* Selected text *
Losses in overseas alternative investments have been cited as the main reason that several South Korean insurance companies recorded poor performances last year.
Mirae Asset Life Insurance and KB Insurance saw their operating profits drop sharply, while Lotte Insurance remained in the red with an operating loss of more than 20.8 billion won, according to its recent filing with the government regulator, the Financial Supervisory Service (FSS).
In contrast, major life and non-life insurers enjoyed a double-digit increase in their operating or net profits from 2019 due to higher insurance sales and improvement in their loss ratios.
The poor performances of the three insurance firms was mainly attributed to huge losses in their alternative investments, especially overseas alternative investments.
Mirae Asset Life Insurance captured a share of more than 50% in the variable insurance market, but its operating profit shrank 17.7% from 2019 as the valuation of its overseas assets plummeted, including fund investments in Brazilian real estate.
KB Insurance had to see a net profit decrease of 30% to strengthen its loss reserves on investments in the U.S. hotel business. Lotte Insurance recorded a loss of 20.8 billion won in operating profit as investment income fell by 181.6 billion won, even though it was able to save 220 billion won more than in 2019 by improving its loss ratio and saving operation costs. The company’s investments in aircraft and hotel sectors were severely hit by the Covid-19 pandemic.
Even before the pandemic, South Korea’s insurance companies hastily expanded overseas alternative investments to find out new revenue streams amid a low interest rate environment. The total exposure of 10 South Korean insurers to overseas alternative investment increased by around 50% from 10.5 trillion won at the end of 2017 to 15.4 trillion won in mid-2019. With the exposure increasing rapidly in such a short period of time, some experts had already warned of investment risks.
“Insurance companies make it a rule to invest in low-risk alternative assets, but the pandemic dealt a blow to investments in hotel and aircraft businesses, which were usually considered safer than other types of assets,” said an industry researcher.

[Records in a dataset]
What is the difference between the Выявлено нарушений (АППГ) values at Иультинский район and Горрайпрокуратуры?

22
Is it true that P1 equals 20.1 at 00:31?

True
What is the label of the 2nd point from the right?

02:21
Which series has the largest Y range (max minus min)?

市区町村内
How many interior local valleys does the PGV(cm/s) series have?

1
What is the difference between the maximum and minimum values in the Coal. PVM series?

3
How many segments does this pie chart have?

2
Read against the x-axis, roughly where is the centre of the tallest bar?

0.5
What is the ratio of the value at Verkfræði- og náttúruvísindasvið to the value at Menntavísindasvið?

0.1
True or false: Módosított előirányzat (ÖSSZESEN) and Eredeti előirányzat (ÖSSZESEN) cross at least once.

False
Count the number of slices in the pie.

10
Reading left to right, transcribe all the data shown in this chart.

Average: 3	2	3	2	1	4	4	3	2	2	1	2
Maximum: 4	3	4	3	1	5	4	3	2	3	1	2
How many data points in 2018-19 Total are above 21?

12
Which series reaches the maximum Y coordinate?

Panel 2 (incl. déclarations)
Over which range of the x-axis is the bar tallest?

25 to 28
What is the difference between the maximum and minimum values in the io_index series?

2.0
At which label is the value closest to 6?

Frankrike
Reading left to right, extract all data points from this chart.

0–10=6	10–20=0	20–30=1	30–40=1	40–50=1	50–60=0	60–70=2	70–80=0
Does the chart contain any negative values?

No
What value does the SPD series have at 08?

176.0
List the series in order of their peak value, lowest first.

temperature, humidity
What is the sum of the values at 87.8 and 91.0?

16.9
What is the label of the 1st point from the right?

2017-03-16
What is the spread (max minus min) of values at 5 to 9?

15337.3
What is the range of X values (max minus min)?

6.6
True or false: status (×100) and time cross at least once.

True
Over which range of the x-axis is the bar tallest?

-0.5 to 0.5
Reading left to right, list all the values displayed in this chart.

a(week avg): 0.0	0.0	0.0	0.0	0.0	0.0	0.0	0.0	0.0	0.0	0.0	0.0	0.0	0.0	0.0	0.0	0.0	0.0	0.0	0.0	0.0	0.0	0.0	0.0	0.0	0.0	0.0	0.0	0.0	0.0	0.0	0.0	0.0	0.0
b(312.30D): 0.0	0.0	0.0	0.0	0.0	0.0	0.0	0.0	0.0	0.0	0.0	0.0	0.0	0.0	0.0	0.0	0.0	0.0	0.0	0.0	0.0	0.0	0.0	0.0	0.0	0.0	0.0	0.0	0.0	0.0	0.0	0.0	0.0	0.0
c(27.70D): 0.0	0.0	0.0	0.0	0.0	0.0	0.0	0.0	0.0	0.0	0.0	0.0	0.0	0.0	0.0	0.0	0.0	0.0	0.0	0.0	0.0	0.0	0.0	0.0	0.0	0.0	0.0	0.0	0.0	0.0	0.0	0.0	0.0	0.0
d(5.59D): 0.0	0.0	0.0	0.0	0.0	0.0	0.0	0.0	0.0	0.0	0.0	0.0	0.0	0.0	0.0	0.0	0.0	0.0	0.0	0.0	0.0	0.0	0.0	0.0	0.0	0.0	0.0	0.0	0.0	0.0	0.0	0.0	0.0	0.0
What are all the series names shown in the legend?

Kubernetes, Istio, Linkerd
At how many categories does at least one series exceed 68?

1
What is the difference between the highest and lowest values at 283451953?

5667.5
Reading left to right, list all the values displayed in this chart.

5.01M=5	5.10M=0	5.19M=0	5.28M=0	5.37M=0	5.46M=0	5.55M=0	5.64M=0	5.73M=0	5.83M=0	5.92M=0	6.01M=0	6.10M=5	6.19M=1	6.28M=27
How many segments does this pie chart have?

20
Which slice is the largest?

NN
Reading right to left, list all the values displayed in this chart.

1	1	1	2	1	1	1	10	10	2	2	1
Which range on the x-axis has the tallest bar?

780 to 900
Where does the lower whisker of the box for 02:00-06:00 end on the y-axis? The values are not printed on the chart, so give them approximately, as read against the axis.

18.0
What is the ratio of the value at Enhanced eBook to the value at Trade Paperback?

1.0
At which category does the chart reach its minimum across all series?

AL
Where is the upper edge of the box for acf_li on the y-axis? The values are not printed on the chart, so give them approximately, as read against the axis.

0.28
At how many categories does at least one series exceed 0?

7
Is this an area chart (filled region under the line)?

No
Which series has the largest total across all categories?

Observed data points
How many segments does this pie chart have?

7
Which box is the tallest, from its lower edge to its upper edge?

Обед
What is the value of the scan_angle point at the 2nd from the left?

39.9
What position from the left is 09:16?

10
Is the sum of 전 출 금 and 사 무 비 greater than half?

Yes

* What you will do *
From the article on South Korean insurers' investment losses, extract the passage starting at "The poor performances" up to and including "the Covid-19 pandemic.".

* Result of this exercise *
The poor performances of the three insurance firms was mainly attributed to huge losses in their alternative investments, especially overseas alternative investments.
Mirae Asset Life Insurance captured a share of more than 50% in the variable insurance market, but its operating profit shrank 17.7% from 2019 as the valuation of its overseas assets plummeted, including fund investments in Brazilian real estate.
KB Insurance had to see a net profit decrease of 30% to strengthen its loss reserves on investments in the U.S. hotel business. Lotte Insurance recorded a loss of 20.8 billion won in operating profit as investment income fell by 181.6 billion won, even though it was able to save 220 billion won more than in 2019 by improving its loss ratio and saving operation costs. The company’s investments in aircraft and hotel sectors were severely hit by the Covid-19 pandemic.